Specifically, we will discuss the importance of green spaces in cities, the urban heat island effect and urban air quality. We will also explore the energy efficiencies of cities, waste disposal, water resources and feeding urban populations. All of these topics will be explored through readings from the key literature. Additionally, participants will have an opportunity to gain hands on experience with Geographic Information System (GIS) technology. Participants will use Android tablets for data collection, and perform data analysis using a suite of Google Tools including their latest remote sensing platform. Each participant will be encouraged to develop resources about their home cities that can be used to engage students about their local environments.

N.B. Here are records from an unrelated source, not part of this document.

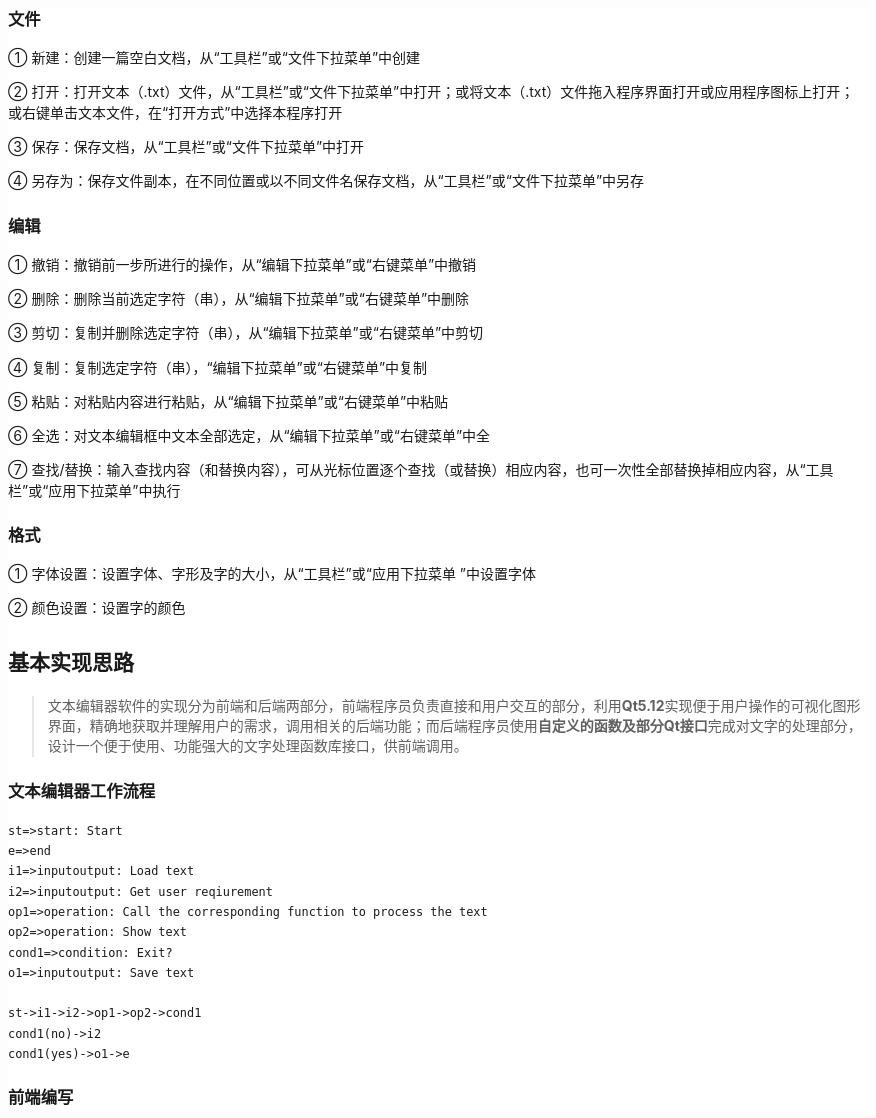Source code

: ### 文件

① 新建：创建一篇空白文档，从“工具栏”或“文件下拉菜单”中创建

② 打开：打开文本（.txt）文件，从“工具栏”或“文件下拉菜单”中打开；或将文本（.txt）文件拖入程序界面打开或应用程序图标上打开；或右键单击文本文件，在“打开方式”中选择本程序打开

③ 保存：保存文档，从“工具栏”或“文件下拉菜单”中打开

④ 另存为：保存文件副本，在不同位置或以不同文件名保存文档，从“工具栏”或“文件下拉菜单”中另存

### 编辑

① 撤销：撤销前一步所进行的操作，从“编辑下拉菜单”或“右键菜单”中撤销

② 删除：删除当前选定字符（串），从“编辑下拉菜单”或“右键菜单”中删除

③ 剪切：复制并删除选定字符（串），从“编辑下拉菜单”或“右键菜单”中剪切

④ 复制：复制选定字符（串），“编辑下拉菜单”或“右键菜单”中复制

⑤ 粘贴：对粘贴内容进行粘贴，从“编辑下拉菜单”或“右键菜单”中粘贴

⑥ 全选：对文本编辑框中文本全部选定，从“编辑下拉菜单”或“右键菜单”中全

⑦ 查找/替换：输入查找内容（和替换内容），可从光标位置逐个查找（或替换）相应内容，也可一次性全部替换掉相应内容，从“工具栏”或“应用下拉菜单”中执行

### 格式

① 字体设置：设置字体、字形及字的大小，从“工具栏”或“应用下拉菜单    ”中设置字体

② 颜色设置：设置字的颜色

## 基本实现思路

> 文本编辑器软件的实现分为前端和后端两部分，前端程序员负责直接和用户交互的部分，利用**Qt5.12**实现便于用户操作的可视化图形界面，精确地获取并理解用户的需求，调用相关的后端功能；而后端程序员使用**自定义的函数及部分Qt接口**完成对文字的处理部分，设计一个便于使用、功能强大的文字处理函数库接口，供前端调用。

### 文本编辑器工作流程

```flow
st=>start: Start
e=>end
i1=>inputoutput: Load text
i2=>inputoutput: Get user reqiurement
op1=>operation: Call the corresponding function to process the text 
op2=>operation: Show text
cond1=>condition: Exit?
o1=>inputoutput: Save text

st->i1->i2->op1->op2->cond1
cond1(no)->i2
cond1(yes)->o1->e
```


### 前端编写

This seminar is suitable for faculty members with specialties in biology, ecology, environmental science, and urban studies. No prior knowledge of urban ecology or remote sensing is expected.


About the Convener

Mary Killelea is Clinical Associate Professor of Biology and Environmental Studies at NYU. She received her PhD in Environmental Information Science from Cornell University where she studied remote sensing and carbon modeling of northeastern hardwood forests. Prior to coming to NYU, she was a post-doctoral research associate at the Cary Institute of Ecosystem Studies in Millbrook, NY where she developed her current research on the ecology of tick-borne diseases. She continues her research as a visiting scientist at the Cary Institute of Ecosystem Studies. She also teaches a broad range of Environmental Science and Biology courses at NYU (i.e. Biogeochemistry of Global Change, Biostatistics, Environmental System Science, Ecological Analysis with GIS, Epidemiology, and Where the City Meets the Sea).